*** SUPPLIED RECORDS Section Begins ***
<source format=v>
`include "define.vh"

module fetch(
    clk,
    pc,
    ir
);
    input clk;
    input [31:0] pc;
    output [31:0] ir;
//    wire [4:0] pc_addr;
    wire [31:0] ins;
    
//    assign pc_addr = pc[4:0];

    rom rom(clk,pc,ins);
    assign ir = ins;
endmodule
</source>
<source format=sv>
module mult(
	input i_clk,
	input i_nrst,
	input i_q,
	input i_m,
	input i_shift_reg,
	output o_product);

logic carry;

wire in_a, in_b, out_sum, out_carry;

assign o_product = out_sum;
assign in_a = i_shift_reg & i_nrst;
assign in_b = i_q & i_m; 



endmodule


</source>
*** SUPPLIED RECORDS Section Ends ***
*** SUPPLIED RECORDS Section Begins ***
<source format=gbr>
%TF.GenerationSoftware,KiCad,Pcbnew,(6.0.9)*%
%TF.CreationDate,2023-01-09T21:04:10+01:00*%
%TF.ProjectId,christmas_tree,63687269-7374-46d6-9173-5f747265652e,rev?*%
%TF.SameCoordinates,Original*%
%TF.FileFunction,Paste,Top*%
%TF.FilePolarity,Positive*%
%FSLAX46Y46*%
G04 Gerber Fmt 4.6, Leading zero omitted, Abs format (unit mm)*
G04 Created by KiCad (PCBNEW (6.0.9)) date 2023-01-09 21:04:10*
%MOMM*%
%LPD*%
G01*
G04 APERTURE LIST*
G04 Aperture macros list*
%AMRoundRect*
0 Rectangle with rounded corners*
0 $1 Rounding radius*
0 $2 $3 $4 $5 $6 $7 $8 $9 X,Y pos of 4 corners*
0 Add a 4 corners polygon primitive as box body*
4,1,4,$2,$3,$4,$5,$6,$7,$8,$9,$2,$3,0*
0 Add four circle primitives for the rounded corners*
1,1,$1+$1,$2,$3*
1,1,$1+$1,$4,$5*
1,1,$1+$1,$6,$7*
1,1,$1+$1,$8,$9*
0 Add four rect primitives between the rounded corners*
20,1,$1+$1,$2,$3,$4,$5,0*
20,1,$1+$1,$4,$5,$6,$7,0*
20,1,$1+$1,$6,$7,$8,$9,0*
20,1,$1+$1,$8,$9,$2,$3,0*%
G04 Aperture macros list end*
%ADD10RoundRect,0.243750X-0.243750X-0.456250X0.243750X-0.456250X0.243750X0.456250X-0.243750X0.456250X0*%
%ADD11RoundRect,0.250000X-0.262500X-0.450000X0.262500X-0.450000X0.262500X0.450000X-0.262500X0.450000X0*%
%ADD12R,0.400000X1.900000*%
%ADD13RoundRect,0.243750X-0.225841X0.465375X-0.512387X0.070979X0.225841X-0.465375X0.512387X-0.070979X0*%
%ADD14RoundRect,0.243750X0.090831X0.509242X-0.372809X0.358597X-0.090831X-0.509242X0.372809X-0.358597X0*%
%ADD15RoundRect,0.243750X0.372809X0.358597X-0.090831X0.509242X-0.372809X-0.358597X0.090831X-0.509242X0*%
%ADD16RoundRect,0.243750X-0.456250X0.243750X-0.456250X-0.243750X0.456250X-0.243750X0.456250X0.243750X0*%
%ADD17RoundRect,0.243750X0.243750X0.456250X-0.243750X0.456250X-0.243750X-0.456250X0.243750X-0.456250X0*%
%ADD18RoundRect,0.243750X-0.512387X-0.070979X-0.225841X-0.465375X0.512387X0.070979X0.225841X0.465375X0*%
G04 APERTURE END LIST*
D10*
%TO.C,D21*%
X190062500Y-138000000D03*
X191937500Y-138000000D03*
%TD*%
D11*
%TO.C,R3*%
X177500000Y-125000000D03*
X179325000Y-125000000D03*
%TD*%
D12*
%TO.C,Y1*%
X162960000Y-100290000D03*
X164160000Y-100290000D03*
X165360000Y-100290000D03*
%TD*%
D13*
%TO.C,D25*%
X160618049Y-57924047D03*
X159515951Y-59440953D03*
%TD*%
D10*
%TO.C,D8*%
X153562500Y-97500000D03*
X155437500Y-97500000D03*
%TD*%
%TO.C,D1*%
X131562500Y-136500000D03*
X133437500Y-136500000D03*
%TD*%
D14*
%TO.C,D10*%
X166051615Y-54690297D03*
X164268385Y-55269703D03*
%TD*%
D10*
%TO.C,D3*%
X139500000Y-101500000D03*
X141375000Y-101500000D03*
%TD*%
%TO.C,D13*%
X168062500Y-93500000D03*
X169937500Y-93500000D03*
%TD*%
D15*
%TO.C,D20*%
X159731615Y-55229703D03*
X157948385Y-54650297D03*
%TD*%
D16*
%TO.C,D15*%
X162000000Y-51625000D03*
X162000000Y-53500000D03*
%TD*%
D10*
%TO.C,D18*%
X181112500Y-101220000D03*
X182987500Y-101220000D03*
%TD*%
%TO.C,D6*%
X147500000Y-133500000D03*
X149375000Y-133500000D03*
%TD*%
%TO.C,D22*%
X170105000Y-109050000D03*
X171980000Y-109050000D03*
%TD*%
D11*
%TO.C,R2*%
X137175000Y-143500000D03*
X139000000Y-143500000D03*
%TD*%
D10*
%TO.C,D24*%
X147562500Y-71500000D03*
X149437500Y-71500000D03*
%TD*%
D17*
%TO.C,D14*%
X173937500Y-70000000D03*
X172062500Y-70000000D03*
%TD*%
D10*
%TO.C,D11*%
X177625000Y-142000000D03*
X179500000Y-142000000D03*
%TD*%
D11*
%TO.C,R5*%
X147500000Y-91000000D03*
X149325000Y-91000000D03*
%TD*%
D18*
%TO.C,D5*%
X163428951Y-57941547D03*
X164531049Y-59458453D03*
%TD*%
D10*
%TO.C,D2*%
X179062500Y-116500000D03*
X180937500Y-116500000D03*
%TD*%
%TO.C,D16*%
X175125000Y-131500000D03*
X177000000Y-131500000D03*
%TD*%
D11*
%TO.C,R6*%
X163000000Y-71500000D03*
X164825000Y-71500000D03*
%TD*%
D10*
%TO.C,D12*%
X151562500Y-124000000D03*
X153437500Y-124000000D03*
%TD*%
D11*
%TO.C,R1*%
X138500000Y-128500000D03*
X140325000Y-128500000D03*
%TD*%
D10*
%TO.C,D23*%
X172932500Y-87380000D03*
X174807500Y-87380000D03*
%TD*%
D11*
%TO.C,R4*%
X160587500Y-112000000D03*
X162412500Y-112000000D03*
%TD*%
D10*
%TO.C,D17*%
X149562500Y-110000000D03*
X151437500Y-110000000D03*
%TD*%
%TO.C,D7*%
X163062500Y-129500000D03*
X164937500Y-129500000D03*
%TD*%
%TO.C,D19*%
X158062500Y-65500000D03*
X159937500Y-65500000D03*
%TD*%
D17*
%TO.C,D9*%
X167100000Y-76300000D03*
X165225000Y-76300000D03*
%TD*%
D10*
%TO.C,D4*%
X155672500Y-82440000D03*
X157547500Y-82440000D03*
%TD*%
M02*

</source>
*** SUPPLIED RECORDS Section Ends ***
JOB:
For each line of the material that contains the word "corners", make a copy.

RESPONSE AREA:
0 Rectangle with rounded corners*
0 $2 $3 $4 $5 $6 $7 $8 $9 X,Y pos of 4 corners*
0 Add a 4 corners polygon primitive as box body*
0 Add four circle primitives for the rounded corners*
0 Add four rect primitives between the rounded corners*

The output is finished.